The VirtualFlow software can carry out screens in a series of stages. The first screening stage identifies compounds that bind to the designated target, and sequential screens can hone the list of initial hits by imposing increasingly stringent binding attributes, through calculations of exactly how each molecule will fit and bind to the target under different conditions. The program also assesses each potential 3D conformation of each drug molecule, which may change under different cellular conditions. The top few hundred hits can then be tested experimentally, which dramatically saves on lab time, and also improves the likely hit rate.

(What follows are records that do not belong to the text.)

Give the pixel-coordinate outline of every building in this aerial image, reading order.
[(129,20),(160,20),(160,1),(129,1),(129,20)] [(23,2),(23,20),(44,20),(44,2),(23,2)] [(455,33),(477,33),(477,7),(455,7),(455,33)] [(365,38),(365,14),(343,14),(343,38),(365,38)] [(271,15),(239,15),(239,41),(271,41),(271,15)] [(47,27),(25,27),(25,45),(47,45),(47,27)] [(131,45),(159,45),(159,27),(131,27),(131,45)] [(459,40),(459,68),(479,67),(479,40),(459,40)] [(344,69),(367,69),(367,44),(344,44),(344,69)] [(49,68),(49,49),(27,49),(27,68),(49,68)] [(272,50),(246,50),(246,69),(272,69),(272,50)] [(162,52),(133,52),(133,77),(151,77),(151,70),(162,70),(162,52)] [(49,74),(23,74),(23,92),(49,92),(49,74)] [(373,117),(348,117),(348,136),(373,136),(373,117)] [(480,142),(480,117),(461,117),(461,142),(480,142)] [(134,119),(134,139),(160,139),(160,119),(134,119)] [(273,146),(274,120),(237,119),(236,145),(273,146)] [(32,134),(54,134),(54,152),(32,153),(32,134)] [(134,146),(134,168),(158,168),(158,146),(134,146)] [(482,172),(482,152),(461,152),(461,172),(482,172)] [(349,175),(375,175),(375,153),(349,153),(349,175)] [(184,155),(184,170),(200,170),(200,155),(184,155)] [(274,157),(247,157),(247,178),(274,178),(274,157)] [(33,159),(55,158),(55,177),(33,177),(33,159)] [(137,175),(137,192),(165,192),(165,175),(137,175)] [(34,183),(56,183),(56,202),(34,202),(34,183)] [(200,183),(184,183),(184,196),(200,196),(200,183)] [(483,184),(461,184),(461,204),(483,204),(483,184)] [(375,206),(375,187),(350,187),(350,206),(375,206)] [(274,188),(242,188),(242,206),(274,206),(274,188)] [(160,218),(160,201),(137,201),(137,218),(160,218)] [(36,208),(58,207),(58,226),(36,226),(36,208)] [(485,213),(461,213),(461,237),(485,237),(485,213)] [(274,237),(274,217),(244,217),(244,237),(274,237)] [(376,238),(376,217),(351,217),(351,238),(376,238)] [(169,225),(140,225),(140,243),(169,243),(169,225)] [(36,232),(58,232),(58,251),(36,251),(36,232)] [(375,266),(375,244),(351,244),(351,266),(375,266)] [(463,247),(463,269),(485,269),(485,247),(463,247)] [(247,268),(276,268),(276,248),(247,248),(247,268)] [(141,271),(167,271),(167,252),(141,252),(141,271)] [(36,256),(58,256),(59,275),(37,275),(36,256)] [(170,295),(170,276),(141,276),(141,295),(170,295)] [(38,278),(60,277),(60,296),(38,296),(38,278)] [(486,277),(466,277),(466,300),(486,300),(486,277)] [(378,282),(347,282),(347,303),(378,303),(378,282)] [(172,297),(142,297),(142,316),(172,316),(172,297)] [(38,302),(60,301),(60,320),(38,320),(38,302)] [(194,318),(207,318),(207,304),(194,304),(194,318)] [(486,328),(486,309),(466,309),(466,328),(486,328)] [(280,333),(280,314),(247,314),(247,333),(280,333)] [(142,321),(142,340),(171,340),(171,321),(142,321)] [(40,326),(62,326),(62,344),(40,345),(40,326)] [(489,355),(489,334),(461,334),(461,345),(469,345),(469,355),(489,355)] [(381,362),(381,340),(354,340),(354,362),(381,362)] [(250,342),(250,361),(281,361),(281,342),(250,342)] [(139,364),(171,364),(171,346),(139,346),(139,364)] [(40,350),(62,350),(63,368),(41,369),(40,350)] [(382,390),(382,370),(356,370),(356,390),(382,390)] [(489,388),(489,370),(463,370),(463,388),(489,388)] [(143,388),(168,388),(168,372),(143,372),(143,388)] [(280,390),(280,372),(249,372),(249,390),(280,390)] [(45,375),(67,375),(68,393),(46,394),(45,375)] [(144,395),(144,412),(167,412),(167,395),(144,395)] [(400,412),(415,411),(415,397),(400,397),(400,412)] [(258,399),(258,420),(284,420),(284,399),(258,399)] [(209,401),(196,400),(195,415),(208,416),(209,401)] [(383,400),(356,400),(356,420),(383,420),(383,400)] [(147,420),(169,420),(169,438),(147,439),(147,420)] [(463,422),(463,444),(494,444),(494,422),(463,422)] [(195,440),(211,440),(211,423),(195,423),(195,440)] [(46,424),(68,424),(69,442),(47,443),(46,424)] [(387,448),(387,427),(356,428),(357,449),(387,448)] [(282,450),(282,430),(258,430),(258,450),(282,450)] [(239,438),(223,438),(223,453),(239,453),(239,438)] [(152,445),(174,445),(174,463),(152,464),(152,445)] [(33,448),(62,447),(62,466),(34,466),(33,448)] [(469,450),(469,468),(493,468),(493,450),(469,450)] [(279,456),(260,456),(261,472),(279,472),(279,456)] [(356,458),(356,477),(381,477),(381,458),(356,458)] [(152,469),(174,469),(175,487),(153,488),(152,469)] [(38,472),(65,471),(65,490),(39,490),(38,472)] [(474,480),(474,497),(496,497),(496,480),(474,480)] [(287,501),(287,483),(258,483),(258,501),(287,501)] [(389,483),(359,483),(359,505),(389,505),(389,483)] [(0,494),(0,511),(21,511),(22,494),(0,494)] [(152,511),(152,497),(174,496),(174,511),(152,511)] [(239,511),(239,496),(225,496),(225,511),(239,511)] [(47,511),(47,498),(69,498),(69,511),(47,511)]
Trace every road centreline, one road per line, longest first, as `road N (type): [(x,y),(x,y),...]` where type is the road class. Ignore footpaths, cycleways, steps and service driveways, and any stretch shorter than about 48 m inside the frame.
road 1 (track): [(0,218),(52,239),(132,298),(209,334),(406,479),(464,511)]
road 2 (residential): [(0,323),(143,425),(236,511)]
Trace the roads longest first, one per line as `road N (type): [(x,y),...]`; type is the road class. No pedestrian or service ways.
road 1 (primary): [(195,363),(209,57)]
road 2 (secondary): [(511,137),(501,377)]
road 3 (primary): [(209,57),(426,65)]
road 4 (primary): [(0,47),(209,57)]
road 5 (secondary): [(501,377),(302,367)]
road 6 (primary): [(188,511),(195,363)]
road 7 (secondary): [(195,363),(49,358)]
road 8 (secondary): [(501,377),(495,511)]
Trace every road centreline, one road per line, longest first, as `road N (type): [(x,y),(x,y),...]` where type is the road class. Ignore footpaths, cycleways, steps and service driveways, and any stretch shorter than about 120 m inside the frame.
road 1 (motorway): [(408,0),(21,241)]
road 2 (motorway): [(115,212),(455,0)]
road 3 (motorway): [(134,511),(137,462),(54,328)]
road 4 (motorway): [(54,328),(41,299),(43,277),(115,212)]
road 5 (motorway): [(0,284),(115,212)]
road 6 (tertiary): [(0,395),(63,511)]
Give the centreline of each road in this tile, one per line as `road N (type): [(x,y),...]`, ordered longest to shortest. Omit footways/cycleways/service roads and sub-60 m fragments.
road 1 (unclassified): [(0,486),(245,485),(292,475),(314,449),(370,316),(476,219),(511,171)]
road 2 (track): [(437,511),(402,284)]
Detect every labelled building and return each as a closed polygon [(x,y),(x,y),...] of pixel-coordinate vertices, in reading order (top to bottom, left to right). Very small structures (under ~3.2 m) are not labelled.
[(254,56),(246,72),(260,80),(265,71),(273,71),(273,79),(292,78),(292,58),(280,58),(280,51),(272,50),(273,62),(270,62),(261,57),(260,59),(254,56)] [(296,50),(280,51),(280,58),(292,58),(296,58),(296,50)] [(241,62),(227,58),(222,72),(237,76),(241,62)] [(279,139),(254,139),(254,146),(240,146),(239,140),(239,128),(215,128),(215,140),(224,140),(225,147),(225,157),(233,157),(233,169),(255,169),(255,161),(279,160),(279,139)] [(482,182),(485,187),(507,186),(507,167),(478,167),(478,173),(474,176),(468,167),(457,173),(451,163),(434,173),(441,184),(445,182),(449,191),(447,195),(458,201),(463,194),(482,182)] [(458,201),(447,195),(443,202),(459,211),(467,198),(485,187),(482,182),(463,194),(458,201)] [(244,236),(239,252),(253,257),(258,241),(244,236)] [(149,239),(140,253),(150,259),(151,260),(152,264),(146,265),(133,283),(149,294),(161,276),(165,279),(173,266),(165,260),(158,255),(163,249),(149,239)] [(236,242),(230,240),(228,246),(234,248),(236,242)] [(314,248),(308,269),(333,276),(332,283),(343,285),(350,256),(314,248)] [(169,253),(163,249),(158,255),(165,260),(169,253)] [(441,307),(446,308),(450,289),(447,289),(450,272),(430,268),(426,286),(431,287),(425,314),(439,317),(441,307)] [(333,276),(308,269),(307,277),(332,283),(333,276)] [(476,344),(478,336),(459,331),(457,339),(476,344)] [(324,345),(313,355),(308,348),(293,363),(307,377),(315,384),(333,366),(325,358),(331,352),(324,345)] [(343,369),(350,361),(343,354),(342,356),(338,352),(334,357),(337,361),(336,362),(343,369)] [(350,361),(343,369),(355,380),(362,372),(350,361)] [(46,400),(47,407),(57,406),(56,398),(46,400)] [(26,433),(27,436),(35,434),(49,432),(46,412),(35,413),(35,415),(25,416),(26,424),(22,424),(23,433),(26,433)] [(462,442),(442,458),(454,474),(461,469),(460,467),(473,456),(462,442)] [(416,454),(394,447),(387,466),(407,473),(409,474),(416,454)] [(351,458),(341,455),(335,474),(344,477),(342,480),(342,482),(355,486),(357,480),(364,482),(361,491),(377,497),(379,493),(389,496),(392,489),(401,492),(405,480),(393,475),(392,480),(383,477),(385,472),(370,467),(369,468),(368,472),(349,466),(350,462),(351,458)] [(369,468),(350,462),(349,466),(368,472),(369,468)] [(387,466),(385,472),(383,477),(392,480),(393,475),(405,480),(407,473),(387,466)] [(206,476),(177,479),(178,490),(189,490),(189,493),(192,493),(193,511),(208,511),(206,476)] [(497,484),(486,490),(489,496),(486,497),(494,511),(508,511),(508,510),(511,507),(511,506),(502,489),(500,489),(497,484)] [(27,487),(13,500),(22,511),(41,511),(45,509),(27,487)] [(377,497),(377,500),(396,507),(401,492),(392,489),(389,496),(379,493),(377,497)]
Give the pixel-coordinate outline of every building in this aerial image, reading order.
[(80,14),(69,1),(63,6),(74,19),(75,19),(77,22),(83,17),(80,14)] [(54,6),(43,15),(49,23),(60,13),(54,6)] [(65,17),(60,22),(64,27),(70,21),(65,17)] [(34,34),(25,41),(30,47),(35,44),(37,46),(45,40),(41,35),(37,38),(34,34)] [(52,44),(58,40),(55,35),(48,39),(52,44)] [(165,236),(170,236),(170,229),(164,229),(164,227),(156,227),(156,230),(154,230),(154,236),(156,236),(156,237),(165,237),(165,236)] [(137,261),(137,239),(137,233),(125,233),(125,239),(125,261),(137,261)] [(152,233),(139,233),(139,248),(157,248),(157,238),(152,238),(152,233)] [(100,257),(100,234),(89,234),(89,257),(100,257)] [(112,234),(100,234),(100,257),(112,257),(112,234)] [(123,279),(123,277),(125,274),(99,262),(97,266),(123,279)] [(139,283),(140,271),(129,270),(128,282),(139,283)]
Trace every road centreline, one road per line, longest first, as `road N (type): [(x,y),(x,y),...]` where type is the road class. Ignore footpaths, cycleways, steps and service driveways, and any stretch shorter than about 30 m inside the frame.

The team’s published paper in Nature describes development of the VirtualFlow platform and the mathematical model that demonstrates this ability to improve hit rate. The paper also outlines a use case through which the software was used to screen a ready-to-dock ligand library – also prepared by Gorgulla –to identify and experimentally validate compounds that would inhibit a target enzyme. The curated library contains more than 1.4 billion commercially available molecules for which the 3D structures have been calculated.
‘We validated the software on the Harvard computing cluster, which includes more than 30,000 processing cores, and it took around two weeks to complete the screen on this library of 1.4 billion compounds using around 8,000 of these cores,’ Arthanari said.